A: There are two kinds of diabetes. Type 1, formerly called juvenile onset, is an autoimmune disease: The body's own defenses wipe out insulin-producing cells, disabling one's ability to process blood sugar. Type 1 usually starts in early childhood, isn't related to obesity, and requires insulin injections to treat. Unlike type 1, type 2 diabetes runs in families, is generally related to obesity and insulin resistance, and can usually be treated with oral medication that stimulates the action or production of insulin.

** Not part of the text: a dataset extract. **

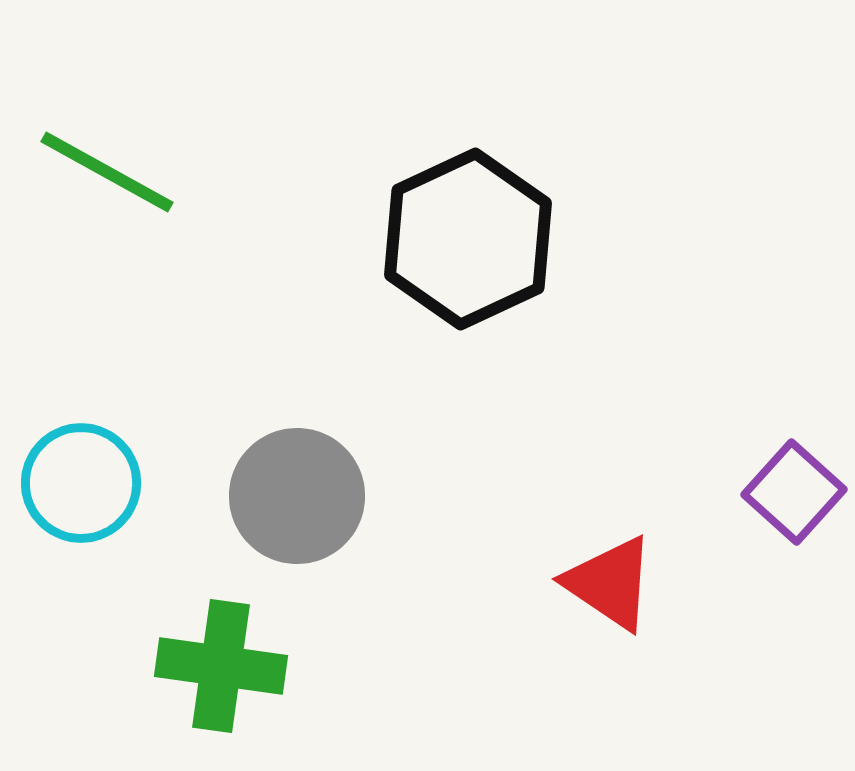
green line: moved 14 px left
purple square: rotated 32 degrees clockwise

More and more, doctors are seeing double diabetes. The typical scenario is that someone with type 1 becomes overweight, leading to insulin resistance—a prelude to type 2. The challenge is that the insulin required to treat type 1 stops working due to the insulin resistance of type 2. So either a combination of insulin and oral medication or especially high doses of insulin becomes necessary to keep blood sugar levels normal.
While combination therapy may control blood sugar, you are exposed to the side effects of several medications, and high doses of insulin can contribute to more weight gain. Double diabetes may also increase heart disease risk more than either variety alone. Insulin resistance can be lessened and even reversed through exercise and weight loss. Work with your doctor to develop a physical activity regimen and diet that includes plenty of soluble fiber from oats, beans, lentils, apples, and berries. Your goal should be to reduce your body's need for medication and possibly undouble your diabetes.